Does the shared memory have to be aligned, do I have to do something else or can it be ignored - don't think so?

2
Seems your Memcpy has problem too. How you allocate the device mem and launch the kernel? It will be perfect if you show a complete .cu file.kangshiyin
My guess is you are doing no cuda error checking.Robert Crovella
I updatet once more my post with the whole program. But I'm not at my working pc and currently on this pc I don't even have cuda installed.

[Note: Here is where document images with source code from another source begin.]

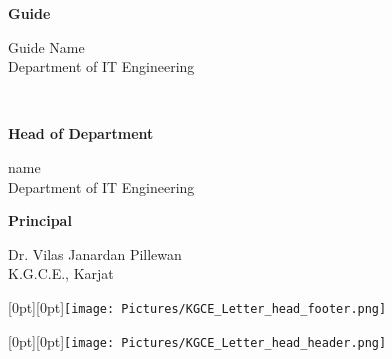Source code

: \documentclass[12pt, a4paper, oneside]{Thesis} %
\begin{document}
{\begin{minipage}{0.5\textwidth}
\begin{flushleft}
	\end{flushleft}
\end{minipage}
\begin{minipage}{0.5\textwidth}
	{\begin{center} \large
		\textbf{Guide}
		\begin{center}
			{\textlangle Guide Name \textrangle \\ %
			\normalsize{Department of IT Engineering}}
		\end{center}
	\end{center}}
\end{minipage}\\[1.75cm]
\begin{minipage}{0.5\textwidth}
	\begin{flushleft} 
		{\begin{center} \large
		\textbf{Head of Department}
		\begin{center}
			{\textlangle name\textrangle \\ 
			\normalsize{Department of IT Engineering}}
		\end{center}
	\end{center}}
	\end{flushleft}
\end{minipage}
\begin{minipage}{0.5\textwidth}
	{\begin{center} \large
		\textbf{Principal}
		\begin{center}
			{Dr. Vilas Janardan Pillewan\\ 
			\normalsize{K.G.C.E., Karjat}}\\[1.5cm]
		\end{center}
	\end{center}}
\end{minipage}

 \raisebox{-1\height}[0pt][0pt]{\texttt{[image: Pictures/KGCE\_Letter\_head\_footer.png]}} 
}


\clearpage %
\raisebox{0.0\height}[0pt][0pt]{\texttt{[image: Pictures/KGCE\_Letter\_head\_header.png]}}
\end{document}
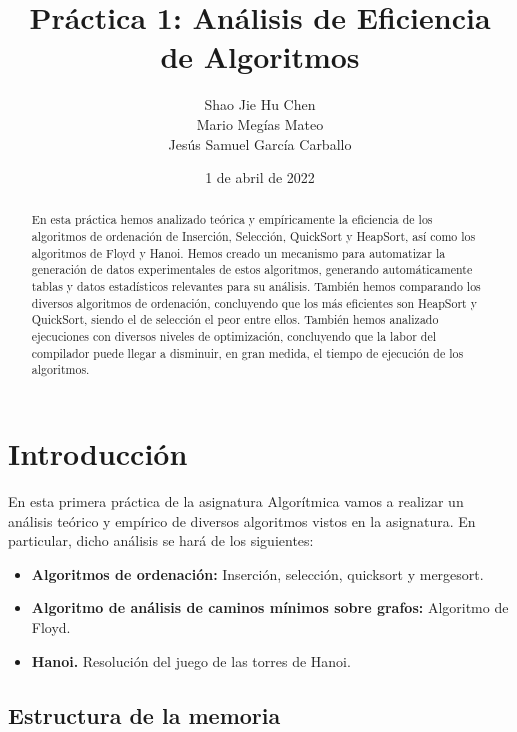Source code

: \documentclass{homework}
\title{Práctica 1: Análisis de Eficiencia de Algoritmos}
\author{Shao Jie Hu Chen \\ Mario Megías Mateo \\ Jesús Samuel García Carballo}
\date{1 de abril de 2022}
\begin{document}
	\maketitle

    \newpage

    \begin{abstract}
		En esta práctica hemos analizado teórica y empíricamente la eficiencia de los algoritmos de 
        ordenación de Inserción, Selección,
        QuickSort y HeapSort, así como los algoritmos de Floyd y Hanoi. Hemos creado un mecanismo para automatizar
        la generación de datos experimentales de estos algoritmos, generando automáticamente tablas y datos estadísticos
        relevantes para su análisis. También hemos comparando los diversos algoritmos de ordenación, concluyendo que
        los más eficientes son HeapSort y QuickSort, siendo el de selección el peor entre ellos. También hemos
        analizado ejecuciones con diversos niveles de optimización, concluyendo que la labor del compilador puede llegar
        a disminuir, en gran medida, el tiempo de ejecución de los algoritmos. 
	\end{abstract}
	
    \newpage

	\tableofcontents
    \newpage
    \listoftables
	\newpage
	\setcounter{page}{1}
	
	\section{Introducción}

    En esta primera práctica de la asignatura Algorítmica vamos a realizar un análisis teórico y empírico de
    diversos algoritmos vistos en la asignatura. En particular, dicho análisis se hará de los siguientes:

    \begin{itemize}
        \item \textbf{Algoritmos de ordenación:} Inserción, selección, quicksort y mergesort. 
        \item \textbf{Algoritmo de análisis de caminos mínimos sobre grafos:} Algoritmo de Floyd.
        \item \textbf{Hanoi.} Resolución del juego de las torres de Hanoi. 
    \end{itemize}

    \subsection{Estructura de la memoria}
    
\end{document}
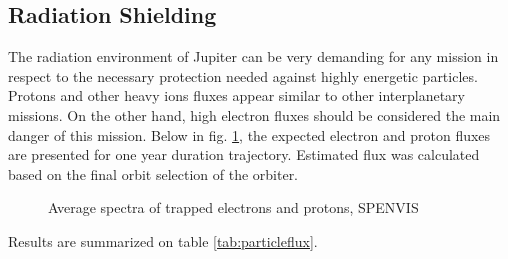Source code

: \newpage
\subsection{Radiation Shielding}
The radiation environment of Jupiter can be very demanding for any mission in respect to the necessary protection needed against highly energetic particles. Protons and other heavy ions fluxes appear similar to other interplanetary missions. On the other hand, high electron fluxes should be considered the main danger of this mission.
Below in fig. \ref{fig:eleprotflux}, the expected electron and proton fluxes are presented for one year duration trajectory. Estimated flux was calculated based on the final orbit selection of the orbiter.

\begin{figure}[htb!]
\captionsetup[subfigure]{width=0.45\textwidth}
 
\caption{Average spectra of trapped electrons and protons, SPENVIS}
\label{fig:eleprotflux}
\end{figure}
Results are summarized on table \ref{tab:particleflux}.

So the syntax could be wrong (can't check it at the moment) but this is my little test program - I will update the post once more with the right syntax tomorrow, when I will be back at my working pc.hubs
In the test program I don't error checking, right - I will add it tomorow. But in the "big" program I do it. It can be that I forgot it at some places, I don't hope it. I'll also gonna check this timorrow, too.hubs
In the original post the whole cu-file of the test is posted now, but as I said, I still get the error with cuda-memchecker and since I added cuda errorchecking I get an unspecific launch failure by the second cudaMemcpy? Do you have any idea why you can't test it without an error and I can't do it? I'm trying to extract some code of the original program. This gonna be difficult because it's a big program and I'm not allowed to show all of the code.hubs

2 Answers

1
votes

see CUDA 5.0 installation file /usr/local/cuda-5.0/samples/6_Advanced/reduction/doc/reduction.ppt

sdata is a local var of device function warpReduce(). It stores the addr of the shared mem. The shared mem can be read/write by the addr within the device function. The final reduction result is then read from shared mem outside warpReduce()

template <unsigned int blockSize>
__device__ void warpReduce(volatile int *sdata, unsigned int tid) {
    if (blockSize >=  64) sdata[tid] += sdata[tid + 32];
    if (blockSize >=  32) sdata[tid] += sdata[tid + 16];
    if (blockSize >=  16) sdata[tid] += sdata[tid +  8];
    if (blockSize >=   8) sdata[tid] += sdata[tid +  4];
    if (blockSize >=   4) sdata[tid] += sdata[tid +  2];
    if (blockSize >=   2) sdata[tid] += sdata[tid +  1];
}
template <unsigned int blockSize>
__global__ void reduce6(int *g_idata, int *g_odata, unsigned int n) {
    extern __shared__ int sdata[];
    unsigned int tid = threadIdx.x;
    unsigned int i = blockIdx.x*(blockSize*2) + tid;
    unsigned int gridSize = blockSize*2*gridDim.x;
    sdata[tid] = 0;

    while (i < n) { sdata[tid] += g_idata[i] + g_idata[i+blockSize];  i += gridSize;  }
    __syncthreads();

    if (blockSize >= 512) { if (tid < 256) { sdata[tid] += sdata[tid + 256]; } __syncthreads(); }
    if (blockSize >= 256) { if (tid < 128) { sdata[tid] += sdata[tid + 128]; } __syncthreads(); }
    if (blockSize >= 128) { if (tid <  64) { sdata[tid] += sdata[tid +  64]; } __syncthreads(); }

    if (tid < 32) warpReduce(sdata, tid);
    if (tid == 0) g_odata[blockIdx.x] = sdata[0];
}
1
votes

As here described it was just a driver problem. After I updated to the current one everything is working fine.